Among Qadri’s most stalwart supporters are some of the same jurists who staged months of protests against Pakistan’s military dictator in 2007 and 2008, when Gen. Pervez Musharraf removed the country’s chief justice.

“We were supporting rule of law, the supremacy of the constitution and the independence of the judiciary,” said Mohammad Faisal Malik, who notes he was an active participant in the movement. “It was the most memorable year of my life.”

Dressed in a dapper black suit, Malik has a neat mustache and carefully styled sideburns that don’t suggest a picture of extremism taking root in Pakistan’s judicial system. But today he is among the group of lawyers who have been throwing garlands and chanting slogans in support of Qadri outside the district courthouse in Rawalpindi, and he is also one of the 500 lawyers signed on to represent Qadri.

Malik does not see a contradiction in supporting both the rule of law and a man who took the law into his own hands.

“Mr. Qadri reacted under certain provocation, feeling hurt from the remarks of the deceased governor. He acted like any Muslim will act when anyone uses filthy language against our prophet. … We were chanting and raising slogans against all those sectors that are using objectionable language against Muslims, against our holy prophet and against our religion.

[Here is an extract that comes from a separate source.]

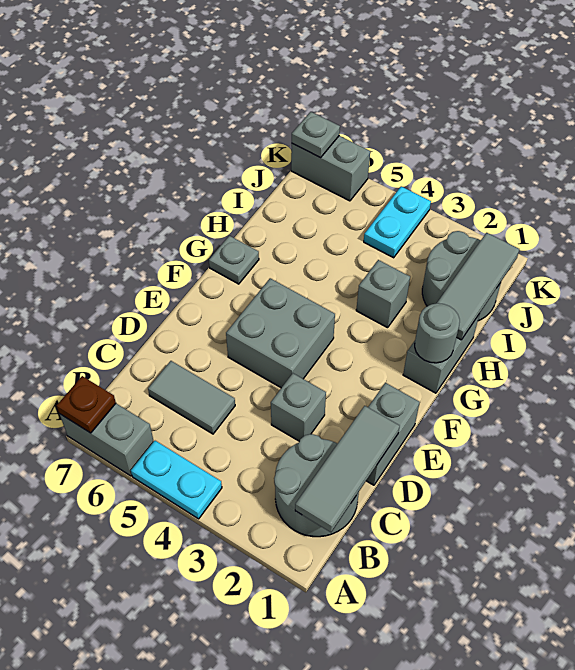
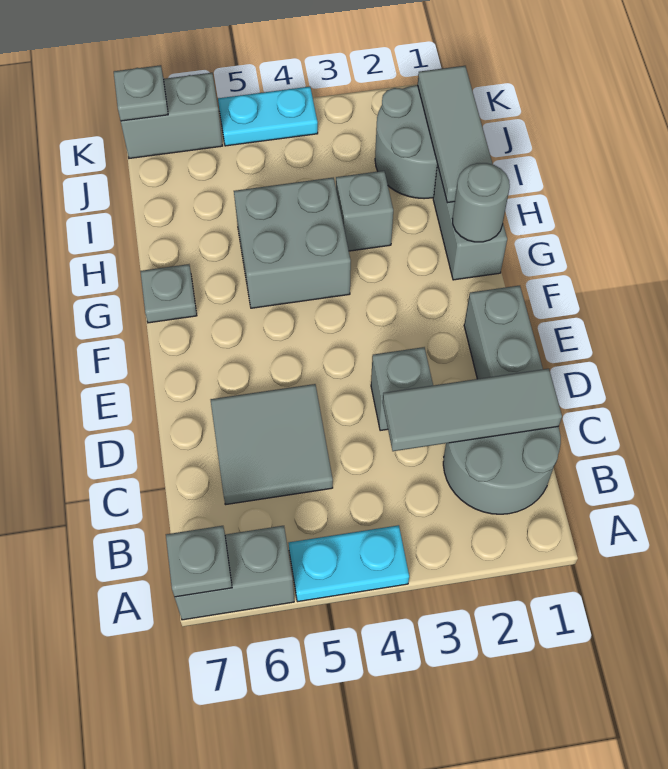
brown 1x1 plate [56,376,116,433] -> grey 1x1 plate [166,526,232,597]
grey 1x3 tile [295,406,400,532] -> grey 1x3 tile turned to [383,369,562,451]
grey 1x2 tile [148,361,235,434] -> grey 2x2 tile [211,384,333,505]
grey 2x2 brick [226,278,335,388] -> grey 2x2 brick moved to [234,178,351,308]
cyan 1x2 plate [364,186,431,258] -> cyan 1x2 plate turned to [218,87,318,146]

That was our message,” Malik explains in nearly flawless English, expressing a sense of global victimhood common among his compatriots.

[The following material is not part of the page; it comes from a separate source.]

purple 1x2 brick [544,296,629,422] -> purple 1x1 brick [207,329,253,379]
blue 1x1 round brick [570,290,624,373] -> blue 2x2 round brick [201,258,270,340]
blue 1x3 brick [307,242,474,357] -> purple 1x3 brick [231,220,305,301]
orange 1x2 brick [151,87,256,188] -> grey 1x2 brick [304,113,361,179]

In Pakistan, the day-to-day injustices in an impoverished society find no legal outlet. Corruption here is rife, and the rich can bribe their way out of anything. The lawyers supporting Qadri express an understanding of why the security guard picked up a gun.

“He took the law into his own hands when he thought he was helpless. He’s not in a position to initiate criminal proceedings against Mr. Taseer, so he reacted in this manner,” Malik said.

But some say the passivity of the educated class toward radical strains is not merely a product of a class and culture struggle but part of a larger generational gap in Pakistani society. Under the rule of Gen. Mohammad Zia ul-Haq in the 1980s, Pakistan underwent an Islamization campaign as the military dictator sought to unify the country and encourage jihadists to fight against Indian control of Kashmir and the Soviet occupation of Afghanistan. Today, some suggest, the younger generation is the product of state-sponsored radicalization.

“The state as a machinery is supporting and promoting religious extremism, and it happens through various means. It happens through media messages, it happens through textbooks,” said Marvi Sirmed, a human rights activist and blogger.

“The literate, quasi-educated urban population is the most vulnerable to these extremist propagandas, because they are exposed to electronic media and the outside world through social networking,” Sirmed said. “And I see a lot of stuff coming out through these sources that if you are naive, they can make you a suicide bomber very easily.”

It is this middle class, struggling with its faith in an age of global media and inter-connectivity, that the U.S. needs to win over, and it is precisely this sector it appears to be losing.

Pakistan’s middle class sees the United States not as a model of liberal values to be followed but rather as a country that inflicts repeated indignities upon Pakistanis’ culture and sense of worth with its military forays into the region in the past 10 years.

“We have to pay attention to the narrative of indignity, because it’s fueling things that start only as rhetorical and verbal but could very well link to Faisal Shahzad’s Nissan Pathfinder,” said Zaidi, referring to the failed Times Square bomber, an educated Pakistani who knew the United States only too well.